Start of SUPPLIED MATERIAL
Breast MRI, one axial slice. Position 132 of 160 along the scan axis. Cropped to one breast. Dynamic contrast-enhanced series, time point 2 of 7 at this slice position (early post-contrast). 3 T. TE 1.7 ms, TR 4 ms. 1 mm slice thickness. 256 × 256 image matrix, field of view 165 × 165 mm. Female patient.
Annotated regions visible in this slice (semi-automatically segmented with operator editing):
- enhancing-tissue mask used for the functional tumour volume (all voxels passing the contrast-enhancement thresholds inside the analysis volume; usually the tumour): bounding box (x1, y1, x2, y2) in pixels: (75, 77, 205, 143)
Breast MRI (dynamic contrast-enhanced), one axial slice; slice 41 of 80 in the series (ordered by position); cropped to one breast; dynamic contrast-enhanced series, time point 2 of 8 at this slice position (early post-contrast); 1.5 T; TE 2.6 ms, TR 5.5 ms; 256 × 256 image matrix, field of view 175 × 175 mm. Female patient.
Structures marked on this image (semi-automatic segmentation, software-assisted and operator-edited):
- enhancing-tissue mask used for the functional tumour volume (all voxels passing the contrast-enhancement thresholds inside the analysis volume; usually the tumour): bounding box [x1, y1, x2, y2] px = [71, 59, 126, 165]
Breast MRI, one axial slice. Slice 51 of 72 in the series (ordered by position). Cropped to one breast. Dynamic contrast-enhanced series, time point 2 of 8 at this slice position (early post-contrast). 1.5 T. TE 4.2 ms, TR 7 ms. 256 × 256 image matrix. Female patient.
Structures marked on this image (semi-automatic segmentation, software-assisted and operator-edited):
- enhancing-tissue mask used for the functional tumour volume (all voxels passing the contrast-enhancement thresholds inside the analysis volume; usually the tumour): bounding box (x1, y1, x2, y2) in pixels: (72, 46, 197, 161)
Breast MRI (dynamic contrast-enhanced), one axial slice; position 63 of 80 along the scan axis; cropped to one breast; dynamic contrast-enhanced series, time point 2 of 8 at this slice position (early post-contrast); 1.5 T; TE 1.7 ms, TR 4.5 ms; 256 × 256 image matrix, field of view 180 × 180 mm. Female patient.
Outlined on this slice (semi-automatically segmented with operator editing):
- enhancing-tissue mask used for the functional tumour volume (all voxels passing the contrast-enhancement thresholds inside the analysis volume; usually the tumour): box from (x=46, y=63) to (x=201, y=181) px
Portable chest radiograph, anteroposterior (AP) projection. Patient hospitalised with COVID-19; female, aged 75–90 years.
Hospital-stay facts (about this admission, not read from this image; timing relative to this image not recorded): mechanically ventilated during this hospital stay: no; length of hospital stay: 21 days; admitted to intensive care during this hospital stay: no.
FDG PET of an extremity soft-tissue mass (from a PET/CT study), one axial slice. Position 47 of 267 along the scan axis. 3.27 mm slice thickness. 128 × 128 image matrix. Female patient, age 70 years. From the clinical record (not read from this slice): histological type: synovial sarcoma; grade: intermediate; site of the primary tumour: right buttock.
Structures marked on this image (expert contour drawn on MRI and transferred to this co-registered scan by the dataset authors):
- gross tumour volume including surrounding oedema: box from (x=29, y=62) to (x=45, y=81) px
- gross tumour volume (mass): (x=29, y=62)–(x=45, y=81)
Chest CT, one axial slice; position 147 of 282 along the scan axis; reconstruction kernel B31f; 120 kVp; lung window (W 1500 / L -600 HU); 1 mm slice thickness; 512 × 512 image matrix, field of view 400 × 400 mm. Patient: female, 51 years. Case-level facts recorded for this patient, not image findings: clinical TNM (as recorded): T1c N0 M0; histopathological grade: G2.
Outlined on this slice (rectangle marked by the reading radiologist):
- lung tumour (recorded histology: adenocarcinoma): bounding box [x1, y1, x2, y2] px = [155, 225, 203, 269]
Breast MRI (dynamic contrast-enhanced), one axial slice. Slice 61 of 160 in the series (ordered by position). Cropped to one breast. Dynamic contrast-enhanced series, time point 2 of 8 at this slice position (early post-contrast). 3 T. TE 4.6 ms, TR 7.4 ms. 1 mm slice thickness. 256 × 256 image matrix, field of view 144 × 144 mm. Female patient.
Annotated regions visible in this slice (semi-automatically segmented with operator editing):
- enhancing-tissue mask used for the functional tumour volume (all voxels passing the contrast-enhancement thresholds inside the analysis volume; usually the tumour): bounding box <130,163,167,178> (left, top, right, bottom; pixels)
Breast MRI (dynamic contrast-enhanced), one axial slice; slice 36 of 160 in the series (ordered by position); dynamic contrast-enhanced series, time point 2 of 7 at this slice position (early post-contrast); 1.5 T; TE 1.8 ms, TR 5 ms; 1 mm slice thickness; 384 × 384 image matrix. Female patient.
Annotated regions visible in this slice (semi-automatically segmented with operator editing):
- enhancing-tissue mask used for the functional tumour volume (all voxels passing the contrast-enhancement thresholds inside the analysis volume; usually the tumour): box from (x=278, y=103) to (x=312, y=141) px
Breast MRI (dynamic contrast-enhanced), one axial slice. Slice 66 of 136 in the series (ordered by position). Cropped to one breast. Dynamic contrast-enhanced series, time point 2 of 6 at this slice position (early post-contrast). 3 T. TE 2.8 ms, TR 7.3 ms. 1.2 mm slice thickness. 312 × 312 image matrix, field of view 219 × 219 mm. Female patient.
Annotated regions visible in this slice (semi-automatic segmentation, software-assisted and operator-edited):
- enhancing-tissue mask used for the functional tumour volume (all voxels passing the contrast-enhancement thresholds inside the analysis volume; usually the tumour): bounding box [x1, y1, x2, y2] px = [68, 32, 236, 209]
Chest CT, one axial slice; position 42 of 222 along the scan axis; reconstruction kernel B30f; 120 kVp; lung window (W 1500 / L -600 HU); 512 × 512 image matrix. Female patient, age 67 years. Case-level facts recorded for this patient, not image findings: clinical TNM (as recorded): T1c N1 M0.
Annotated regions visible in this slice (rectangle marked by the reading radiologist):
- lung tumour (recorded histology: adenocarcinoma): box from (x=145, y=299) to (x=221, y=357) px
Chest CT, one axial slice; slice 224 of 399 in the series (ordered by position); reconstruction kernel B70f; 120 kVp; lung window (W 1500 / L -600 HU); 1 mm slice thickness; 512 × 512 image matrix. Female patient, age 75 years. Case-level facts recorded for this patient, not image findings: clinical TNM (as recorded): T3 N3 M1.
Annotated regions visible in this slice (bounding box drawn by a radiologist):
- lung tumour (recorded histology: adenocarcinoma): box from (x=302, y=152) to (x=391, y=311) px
End of SUPPLIED MATERIAL
→ **BRIEF**
Exact duplication is required for the lines above, from the line that contains "- lung tumour (recorded histology: adenocarcinoma): bounding" to the line that contains "384 image matrix. Female patient.", inclusive; omit all others.

→ **SOLUTION TO THE PROBLEM**
- lung tumour (recorded histology: adenocarcinoma): bounding box [x1, y1, x2, y2] px = [155, 225, 203, 269]
Breast MRI (dynamic contrast-enhanced), one axial slice. Slice 61 of 160 in the series (ordered by position). Cropped to one breast. Dynamic contrast-enhanced series, time point 2 of 8 at this slice position (early post-contrast). 3 T. TE 4.6 ms, TR 7.4 ms. 1 mm slice thickness. 256 × 256 image matrix, field of view 144 × 144 mm. Female patient.
Annotated regions visible in this slice (semi-automatically segmented with operator editing):
- enhancing-tissue mask used for the functional tumour volume (all voxels passing the contrast-enhancement thresholds inside the analysis volume; usually the tumour): bounding box <130,163,167,178> (left, top, right, bottom; pixels)
Breast MRI (dynamic contrast-enhanced), one axial slice; slice 36 of 160 in the series (ordered by position); dynamic contrast-enhanced series, time point 2 of 7 at this slice position (early post-contrast); 1.5 T; TE 1.8 ms, TR 5 ms; 1 mm slice thickness; 384 × 384 image matrix. Female patient.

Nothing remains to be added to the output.